Yuan Yue, Ye Xiangyu, Cui Jian, Zhang Junyang, Wang Zhaoxiang
Zhejiang Lab, Hangzhou, China.
Key Laboratory for Biomedical Engineering of Ministry of Education, College of Biomedical Engineering and Instrument Science, Zhejiang University, Hangzhou, China.
Front Comput Neurosci. 2024 Aug 30;18:1388224. doi: 10.3389/fncom.2024.1388224. eCollection 2024.
Electrical stimulation of the brain has shown promising prospects in treating various brain diseases. Although biphasic pulse stimulation remains the predominant clinical approach, there has been increasing interest in exploring alternative stimulation waveforms, such as sinusoidal stimulation, to improve the effectiveness of brain stimulation and to expand its application to a wider range of brain disorders. Despite this growing attention, the effects of sinusoidal stimulation on neurons, especially on their nonlinear firing characteristics, remains unclear.
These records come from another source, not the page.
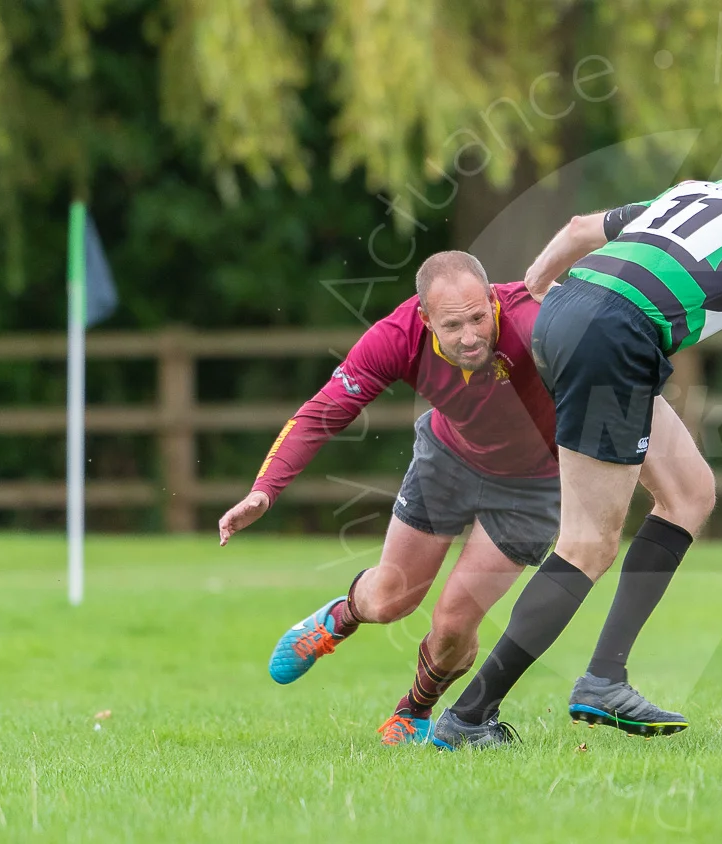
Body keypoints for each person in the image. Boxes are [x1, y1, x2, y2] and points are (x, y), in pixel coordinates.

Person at [430, 148, 722, 748]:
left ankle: (605, 677)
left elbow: (577, 231)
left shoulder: (699, 189)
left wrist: (536, 289)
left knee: (688, 493)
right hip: (617, 333)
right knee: (587, 544)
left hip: (572, 310)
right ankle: (470, 717)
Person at [217, 251, 558, 747]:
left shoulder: (536, 318)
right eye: (453, 325)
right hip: (450, 460)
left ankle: (412, 711)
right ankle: (343, 616)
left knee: (453, 625)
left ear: (492, 300)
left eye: (479, 318)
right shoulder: (397, 337)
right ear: (425, 319)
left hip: (533, 485)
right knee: (390, 600)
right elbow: (322, 412)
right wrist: (265, 490)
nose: (470, 337)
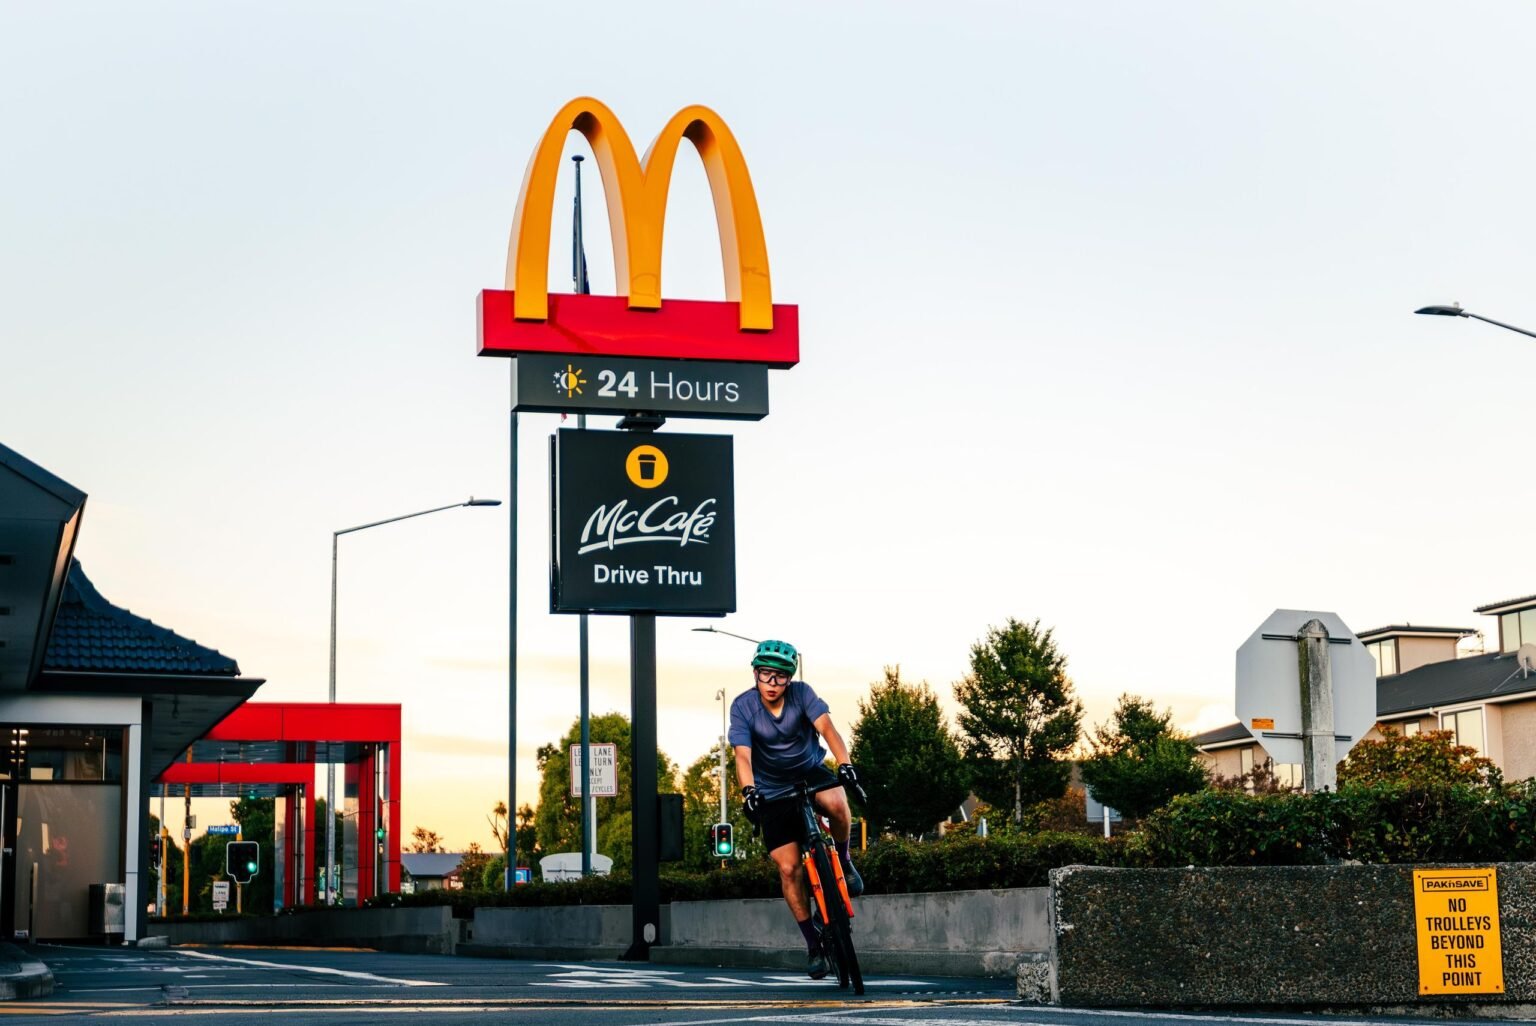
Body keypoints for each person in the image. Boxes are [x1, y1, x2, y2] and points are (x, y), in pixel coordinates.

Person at [729, 638, 866, 979]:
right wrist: (749, 791)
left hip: (808, 770)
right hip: (771, 790)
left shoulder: (803, 694)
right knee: (789, 868)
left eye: (779, 677)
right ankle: (813, 945)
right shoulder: (743, 706)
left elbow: (828, 729)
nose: (771, 684)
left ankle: (845, 863)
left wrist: (844, 763)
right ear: (755, 674)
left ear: (789, 678)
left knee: (837, 801)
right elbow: (742, 756)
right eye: (764, 675)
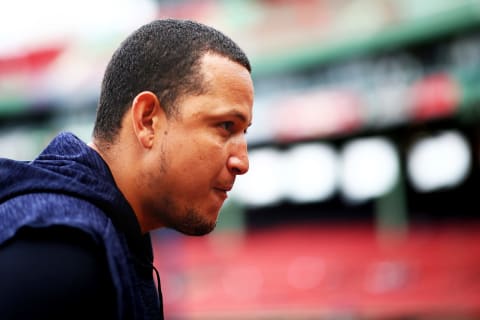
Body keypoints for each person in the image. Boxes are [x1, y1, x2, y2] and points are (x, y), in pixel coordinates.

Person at [0, 19, 254, 319]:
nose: (243, 162)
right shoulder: (59, 254)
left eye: (244, 132)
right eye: (225, 126)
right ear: (147, 120)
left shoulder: (103, 234)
To address the question, 50 Hz sinusoidal stimulation was applied on Schaffer collaterals of the rat hippocampal CA1 region . Single unit activity of both pyramidal cells and interneurons in the downstream CA1 region was recorded and analyzed. Two fractal indexes, namely the Fano factor and Hurst exponent, were used to evaluate changes in the long-range correlations, a manifestation of nonlinear dynamics, in spike sequences of neuronal firing.
The results demonstrate that sinusoidal electrical stimulation increased the firing rates of both pyramidal cells and interneurons, as well as altered their firing to stimulation-related patterns. Importantly, the sinusoidal stimulation increased, rather than decreased the scaling exponents of both Fano factor and Hurst exponent, indicating an increase in the long-range correlations of both pyramidal cells and interneurons.
The results firstly reported that periodic sinusoidal stimulation without long-range correlations can increase the long-range correlations of neurons in the downstream post-synaptic area. These results provide new nonlinear mechanisms of brain sinusoidal stimulation and facilitate the development of new stimulation modes.
脑电刺激在治疗各种脑部疾病方面已显示出广阔前景。尽管双相脉冲刺激仍是主要的临床方法,但人们对探索替代刺激波形(如正弦刺激)的兴趣与日俱增,以期提高脑刺激的有效性,并将其应用范围扩大到更广泛的脑部疾病。尽管受到越来越多的关注,但正弦刺激对神经元的影响,尤其是对其非线性放电特性的影响仍不清楚。
为解决该问题,对大鼠海马CA1区的Schaffer侧支施加50Hz正弦刺激。记录并分析下游CA1区锥体细胞和中间神经元的单单位活动。使用两个分形指数,即法诺因子和赫斯特指数,来评估神经元放电尖峰序列中长程相关性(非线性动力学的一种表现)的变化。
结果表明,正弦电刺激提高了锥体细胞和中间神经元的放电率,并改变了它们与刺激相关的放电模式。重要的是,正弦刺激增加而非降低了法诺因子和赫斯特指数的标度指数,表明锥体细胞和中间神经元的长程相关性均增加。
结果首次报道了无长程相关性的周期性正弦刺激可增加下游突触后区域神经元的长程相关性。这些结果为脑正弦刺激提供了新的非线性机制,并促进了新刺激模式的发展。